An anxiety symptoms scale was constructed out of five items from the Cornell Medical Index, which was administered to the cohort at baseline. During 32 years of follow-up, we observed 402 cases of incident coronary heart disease (137 cases of nonfatal myocardial infarction, 134 cases of angina pectoris, and 131 cases of fatal CHD: made up of 26 cases of sudden cardiac death and 105 cases of nonsudden death). A nested case-control design (involving 1869 control subjects who remained free of diagnosed CHD) was used to assess the association between anxiety and risk of CHD. Compared with men reporting no symptoms of anxiety, men reporting two or more anxiety symptoms had elevated risks of fatal CHD (age-adjusted odds ratio [OR] = 3.20, 95% confidence interval [CI]: 1.27 to 8.09), and sudden death (age-adjusted OR = 5.73, 95% CI: 1.26 to 26.1). The multivariate OR after adjusting for a range of potential confounding variables was 1.94 (95% CI: 0.70-5.41) for fatal CHD and 4.46 (95% CI: 0.92-21.6) for sudden death. No excess risks were found for nonfatal myocardial infarction or angina.
These data suggest an association between anxiety and fatal coronary heart disease, in particular, sudden cardiac death.
多项研究表明,惊恐障碍、恐惧症焦虑症及其他焦虑症患者发生致命性冠心病(CHD)的风险增加。我们在规范老化研究中对这种关联进行了前瞻性研究。

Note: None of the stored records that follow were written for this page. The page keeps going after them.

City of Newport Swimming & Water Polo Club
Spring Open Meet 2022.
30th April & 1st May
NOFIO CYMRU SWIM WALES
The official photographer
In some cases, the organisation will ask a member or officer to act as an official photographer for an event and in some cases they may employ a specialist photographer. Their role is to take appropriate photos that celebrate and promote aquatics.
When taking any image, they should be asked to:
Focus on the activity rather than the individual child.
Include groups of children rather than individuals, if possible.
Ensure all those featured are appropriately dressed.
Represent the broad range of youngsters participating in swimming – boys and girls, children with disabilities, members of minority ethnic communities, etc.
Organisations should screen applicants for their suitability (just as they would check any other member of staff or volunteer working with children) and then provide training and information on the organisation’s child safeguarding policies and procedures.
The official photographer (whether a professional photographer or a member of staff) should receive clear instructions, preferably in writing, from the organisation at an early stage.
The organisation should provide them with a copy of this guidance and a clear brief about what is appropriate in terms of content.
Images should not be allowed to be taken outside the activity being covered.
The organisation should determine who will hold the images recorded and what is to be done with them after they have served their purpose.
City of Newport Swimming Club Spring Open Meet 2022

从康奈尔医学指数的五个项目构建了一个焦虑症状量表,并在基线时对该队列进行了施测。在32年的随访期间,我们观察到402例冠心病事件(137例非致命性心肌梗死、134例心绞痛和131例致命性冠心病:包括26例心源性猝死和105例非猝死)。采用巢式病例对照设计(涉及1869名未被诊断为冠心病的对照受试者)来评估焦虑与冠心病风险之间的关联。与未报告焦虑症状的男性相比,报告有两种或更多焦虑症状的男性发生致命性冠心病的风险升高(年龄调整优势比[OR]=3.20,95%置信区间[CI]:1.27至8.09),心源性猝死风险升高(年龄调整OR=5.73,95%CI:1.26至26.1)。在对一系列潜在混杂变量进行调整后,致命性冠心病的多变量OR为1.94(95%CI:0.70-5.41),心源性猝死的多变量OR为4.46(95%CI:0.92-21.6)。未发现非致命性心肌梗死或心绞痛有额外风险。
这些数据表明焦虑与致命性冠心病之间存在关联,尤其是心源性猝死。